Function spaces

Function spaces form a central part of Bempp. They store information about bases on elements and the mappings of local to global degrees of freedom (dofs).

Local vs global dofs

A function space associates with each element i in the grid a local basis of functions \(S_i^{loc} := \{\Phi_{i, 1}^{loc}, \dots, \Phi_{i, n_i}^{loc}\}\), where the support of each local basis function \(\Phi_{i, j}^{loc}\) is restricted to element i.

A global basis function is a weighted sum of all local basis functions of the form

\[\Phi_{\ell} = \sum_{i}\sum_{j}\delta_{i, j}^{\ell}c_{i, j}\Phi_{i, j}^{loc}\]

The coefficients \(c_{i, j}\) are the local multipliers and are independent of the global basis functions. The values \(\delta_{i, j}^{\ell}\) take the value 1 if the local basis function contributes to the global basis function or zero otherwise.

Let’s make an example. The usual finite element hat functions are defined as continuous, elementwise linear functions such that

\[\Phi_{\ell}(p_k) = \begin{cases}0, & k = \ell\\ 1, &\text{otherwise} \end{cases}.\]

Here, \(p_k\) is the kth vertex in the grid. The local basis functions \(\Phi_{i, j}^{loc}\), \(j=1, \dots, 3\) on element i are defined as linear functions which are 1 on the jth vertex of the element and 0 on the other two vertices.

The local multipliers \(c_{i, j}\) are all 1, and the indices \(\delta_{i, j}^{\ell}\) are 1 for all local basis functions whose nonzero vertex is identical to the global vertex \(p_{\ell}\).

Defining a function space

To define a function space we require a grid object. We can then use the function_space method to intitialise a new space. To define a space of piecewise constant functions we use the command

spce = bempp.api.function_space(grid, "DP", 0)

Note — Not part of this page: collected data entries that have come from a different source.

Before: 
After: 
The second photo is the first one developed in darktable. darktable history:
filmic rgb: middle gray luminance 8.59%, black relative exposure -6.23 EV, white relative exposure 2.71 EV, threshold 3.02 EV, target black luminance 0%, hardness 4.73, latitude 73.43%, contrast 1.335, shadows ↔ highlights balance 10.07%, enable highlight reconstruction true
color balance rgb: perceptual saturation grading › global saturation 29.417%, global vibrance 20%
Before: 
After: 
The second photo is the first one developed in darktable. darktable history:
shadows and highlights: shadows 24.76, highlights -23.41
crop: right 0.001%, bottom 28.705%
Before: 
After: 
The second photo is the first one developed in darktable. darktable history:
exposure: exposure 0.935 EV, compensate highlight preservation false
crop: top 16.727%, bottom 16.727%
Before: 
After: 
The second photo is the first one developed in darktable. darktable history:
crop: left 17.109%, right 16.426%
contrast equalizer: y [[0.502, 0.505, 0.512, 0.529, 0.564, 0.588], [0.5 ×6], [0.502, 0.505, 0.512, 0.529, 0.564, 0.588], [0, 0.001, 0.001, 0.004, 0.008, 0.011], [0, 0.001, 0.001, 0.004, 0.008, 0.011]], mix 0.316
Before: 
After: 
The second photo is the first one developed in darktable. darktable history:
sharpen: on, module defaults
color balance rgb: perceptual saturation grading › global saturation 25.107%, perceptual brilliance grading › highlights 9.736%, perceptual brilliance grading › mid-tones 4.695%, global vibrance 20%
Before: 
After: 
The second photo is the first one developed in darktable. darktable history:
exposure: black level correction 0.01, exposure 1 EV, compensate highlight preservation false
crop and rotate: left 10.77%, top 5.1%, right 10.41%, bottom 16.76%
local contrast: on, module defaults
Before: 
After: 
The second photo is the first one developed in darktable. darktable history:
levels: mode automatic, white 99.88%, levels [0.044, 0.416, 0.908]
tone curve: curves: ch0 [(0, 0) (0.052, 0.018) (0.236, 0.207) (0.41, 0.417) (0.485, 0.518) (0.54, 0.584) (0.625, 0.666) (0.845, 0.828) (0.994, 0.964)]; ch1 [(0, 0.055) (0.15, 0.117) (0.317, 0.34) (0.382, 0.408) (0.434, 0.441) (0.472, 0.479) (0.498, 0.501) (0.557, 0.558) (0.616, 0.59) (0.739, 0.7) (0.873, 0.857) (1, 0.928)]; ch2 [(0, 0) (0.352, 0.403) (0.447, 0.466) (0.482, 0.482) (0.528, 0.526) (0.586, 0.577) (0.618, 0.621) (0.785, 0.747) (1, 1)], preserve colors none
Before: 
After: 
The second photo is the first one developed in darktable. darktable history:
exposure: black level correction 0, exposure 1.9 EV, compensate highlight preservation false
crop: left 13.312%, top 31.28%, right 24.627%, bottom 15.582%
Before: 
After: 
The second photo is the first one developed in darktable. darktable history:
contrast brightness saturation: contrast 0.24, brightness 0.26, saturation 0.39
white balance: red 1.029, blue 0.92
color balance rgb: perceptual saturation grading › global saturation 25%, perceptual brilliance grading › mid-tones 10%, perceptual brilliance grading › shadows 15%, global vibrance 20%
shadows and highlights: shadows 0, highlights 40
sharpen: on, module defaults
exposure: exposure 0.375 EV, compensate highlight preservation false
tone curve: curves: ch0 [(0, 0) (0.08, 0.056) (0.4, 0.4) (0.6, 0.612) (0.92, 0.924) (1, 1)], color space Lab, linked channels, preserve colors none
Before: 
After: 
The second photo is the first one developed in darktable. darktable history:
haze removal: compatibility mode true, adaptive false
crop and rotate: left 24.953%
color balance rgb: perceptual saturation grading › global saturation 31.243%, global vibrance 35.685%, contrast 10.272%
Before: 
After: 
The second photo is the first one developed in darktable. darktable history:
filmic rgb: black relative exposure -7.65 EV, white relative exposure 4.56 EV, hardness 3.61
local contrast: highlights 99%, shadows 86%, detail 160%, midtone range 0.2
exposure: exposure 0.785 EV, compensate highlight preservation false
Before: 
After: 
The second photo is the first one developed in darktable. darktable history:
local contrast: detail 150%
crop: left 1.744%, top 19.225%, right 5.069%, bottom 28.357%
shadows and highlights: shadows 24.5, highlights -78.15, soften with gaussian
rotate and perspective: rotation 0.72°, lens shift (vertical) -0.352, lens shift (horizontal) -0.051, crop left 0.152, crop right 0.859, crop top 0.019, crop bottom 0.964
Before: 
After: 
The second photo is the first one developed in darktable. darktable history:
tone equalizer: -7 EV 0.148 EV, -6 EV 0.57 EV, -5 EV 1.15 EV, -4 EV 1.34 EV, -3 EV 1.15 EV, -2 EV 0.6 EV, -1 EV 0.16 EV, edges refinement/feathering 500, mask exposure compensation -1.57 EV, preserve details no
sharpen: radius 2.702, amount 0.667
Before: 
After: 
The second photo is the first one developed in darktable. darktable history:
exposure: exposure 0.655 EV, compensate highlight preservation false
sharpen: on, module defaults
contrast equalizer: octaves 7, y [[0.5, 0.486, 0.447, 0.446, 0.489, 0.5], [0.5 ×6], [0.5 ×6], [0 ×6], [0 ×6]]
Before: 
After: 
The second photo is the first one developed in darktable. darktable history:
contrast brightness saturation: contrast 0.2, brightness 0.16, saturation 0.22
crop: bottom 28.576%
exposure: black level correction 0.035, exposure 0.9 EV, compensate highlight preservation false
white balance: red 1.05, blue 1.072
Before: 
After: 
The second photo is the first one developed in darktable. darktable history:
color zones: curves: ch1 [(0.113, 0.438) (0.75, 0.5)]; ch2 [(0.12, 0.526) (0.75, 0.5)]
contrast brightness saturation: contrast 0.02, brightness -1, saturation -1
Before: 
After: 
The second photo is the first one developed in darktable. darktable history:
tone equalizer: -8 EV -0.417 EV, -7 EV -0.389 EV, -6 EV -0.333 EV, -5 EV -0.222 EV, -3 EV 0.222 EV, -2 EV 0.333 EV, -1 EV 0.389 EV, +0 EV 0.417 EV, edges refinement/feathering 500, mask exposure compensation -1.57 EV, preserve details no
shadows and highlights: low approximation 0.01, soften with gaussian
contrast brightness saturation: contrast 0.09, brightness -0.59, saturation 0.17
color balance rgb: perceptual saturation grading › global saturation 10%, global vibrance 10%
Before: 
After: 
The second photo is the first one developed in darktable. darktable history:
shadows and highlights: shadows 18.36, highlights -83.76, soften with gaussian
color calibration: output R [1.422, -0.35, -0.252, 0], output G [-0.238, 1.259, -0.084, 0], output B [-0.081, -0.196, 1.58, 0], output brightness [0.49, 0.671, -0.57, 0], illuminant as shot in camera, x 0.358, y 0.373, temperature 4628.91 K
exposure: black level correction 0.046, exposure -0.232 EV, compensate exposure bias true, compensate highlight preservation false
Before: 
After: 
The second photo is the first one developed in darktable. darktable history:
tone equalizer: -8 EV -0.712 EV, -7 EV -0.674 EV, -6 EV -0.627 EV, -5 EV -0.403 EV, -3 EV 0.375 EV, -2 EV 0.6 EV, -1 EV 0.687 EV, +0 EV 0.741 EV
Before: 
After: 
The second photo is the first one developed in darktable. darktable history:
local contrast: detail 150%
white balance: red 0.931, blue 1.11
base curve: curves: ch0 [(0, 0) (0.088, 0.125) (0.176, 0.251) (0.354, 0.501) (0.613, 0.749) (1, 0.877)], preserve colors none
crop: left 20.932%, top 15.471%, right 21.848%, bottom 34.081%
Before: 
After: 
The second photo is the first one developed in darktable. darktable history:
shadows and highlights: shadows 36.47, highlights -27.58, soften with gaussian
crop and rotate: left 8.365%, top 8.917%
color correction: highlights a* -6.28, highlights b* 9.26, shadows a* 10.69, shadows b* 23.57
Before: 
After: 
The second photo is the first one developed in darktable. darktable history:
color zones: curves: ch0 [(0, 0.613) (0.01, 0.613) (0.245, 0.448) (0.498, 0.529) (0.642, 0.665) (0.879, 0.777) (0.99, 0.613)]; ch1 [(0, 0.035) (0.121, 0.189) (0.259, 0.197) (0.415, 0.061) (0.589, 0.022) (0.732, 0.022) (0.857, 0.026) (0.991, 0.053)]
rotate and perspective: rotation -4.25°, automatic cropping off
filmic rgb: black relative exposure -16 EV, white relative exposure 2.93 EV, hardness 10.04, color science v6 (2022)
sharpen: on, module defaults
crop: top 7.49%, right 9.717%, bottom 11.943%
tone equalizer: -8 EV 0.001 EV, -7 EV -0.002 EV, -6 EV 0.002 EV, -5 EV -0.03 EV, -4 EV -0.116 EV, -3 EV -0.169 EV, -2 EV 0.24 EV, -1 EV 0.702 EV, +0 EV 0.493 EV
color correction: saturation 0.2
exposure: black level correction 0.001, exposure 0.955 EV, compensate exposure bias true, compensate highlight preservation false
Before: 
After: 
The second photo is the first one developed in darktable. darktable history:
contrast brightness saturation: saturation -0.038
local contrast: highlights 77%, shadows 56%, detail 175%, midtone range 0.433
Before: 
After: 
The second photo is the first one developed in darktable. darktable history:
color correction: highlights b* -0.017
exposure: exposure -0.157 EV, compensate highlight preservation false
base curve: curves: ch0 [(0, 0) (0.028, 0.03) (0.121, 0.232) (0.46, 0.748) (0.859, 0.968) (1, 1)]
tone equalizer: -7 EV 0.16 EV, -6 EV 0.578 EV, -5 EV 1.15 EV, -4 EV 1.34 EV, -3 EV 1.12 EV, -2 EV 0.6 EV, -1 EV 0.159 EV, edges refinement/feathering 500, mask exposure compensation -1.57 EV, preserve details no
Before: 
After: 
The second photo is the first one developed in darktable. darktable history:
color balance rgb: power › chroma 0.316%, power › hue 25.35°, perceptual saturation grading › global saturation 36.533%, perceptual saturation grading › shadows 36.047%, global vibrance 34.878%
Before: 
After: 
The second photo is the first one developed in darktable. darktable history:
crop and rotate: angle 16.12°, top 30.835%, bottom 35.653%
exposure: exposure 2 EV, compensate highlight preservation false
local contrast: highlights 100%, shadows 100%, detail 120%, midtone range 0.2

The parameter DP is short for Discontinuous Polynomial. The number 0 is the degree of the polynomial space. To define a space of continuous, piecewise linear functions use

space = bempp.api.function_space(grid, "P", 1)

Bempp-cl only supports function spaces up to degree 1. This is an important difference to earlier versions that also supported higher order spaces.